Our suggestion for a common layer facilitates a direct match of LCI and LCIA methods at an acceptable level of regionalization for standard assessments, while the native resolution of each impact assessment method (e.g., grid cell level for Scherer und Pfister (2016) and Sonderegger et al. (2020a)) can still be utilized for foreground processes if a very high spatial level of detail is required. Of utmost importance is that regionalization is quickly implemented in the LCA software solutions in ways that can be practically implemented by mainstream practitioners. This will allow for an enhanced understanding of the relevance of regionalization and further discussions of additional challenges in LCI and LCIA in practical applications.

The following six shapefiles and datasets have been used as input to create the suggested layer depicted in Fig. 1 and described above:

The six layers described above were combined using ArcMap 10.5 (esri 2017). The code for reproduction is provided in the files “prepare_shapefiles.R” and “create_regionalization_layer.txt” and described in the “README.txt” file available on mendeley data (Sonderegger et al. 2020b).

For terrestrial areas, the country layer and the terrestrial ecosystems layer were merged using the “intersect” method in ArcMAP. This crops the area to the overlapping area of the two layers. As these overlaps are not perfect, some coastlines and 19 minor islands are cropped or eliminated as there are no overlapping areas between the two layers.

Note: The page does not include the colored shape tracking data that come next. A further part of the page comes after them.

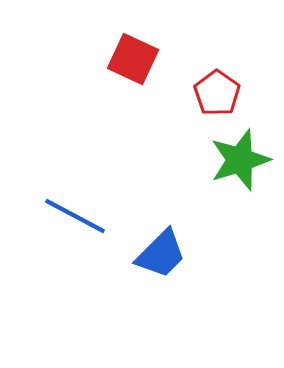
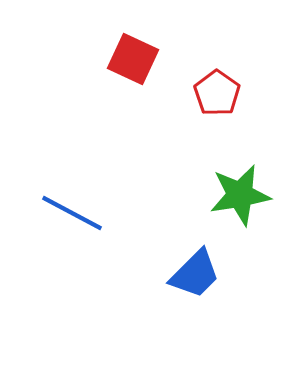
green star: moved 35 px down; rotated 8 degrees clockwise
blue line: moved 3 px left, 3 px up
blue trapezoid: moved 34 px right, 20 px down
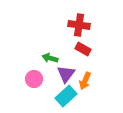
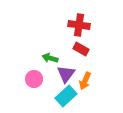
red rectangle: moved 2 px left
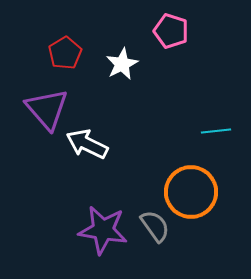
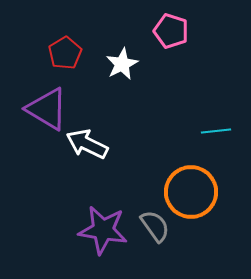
purple triangle: rotated 18 degrees counterclockwise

Second, the new layer was intersected with the urban areas layer and some of the urban areas are cropped to some extent as well (Fig. 1 available as file here).

Third, the new terrestrial areas and the new urban areas layers were merged using the “identity” method in ArcMAP and the resulting layer was merged with the watersheds layer again using the “identity” method. This crops the watershed layer to the extent of terrestrial areas and further refines the terrestrial area features.

For marine areas, the fishing area layer and the marine ecosystem layer were cropped to non-terrestrial area using the “erase” method and the terrestrial areas layer created before. Then, they were merged using the “identity method.” Finally, the terrestrial and the marine layers were combined using the “union” method.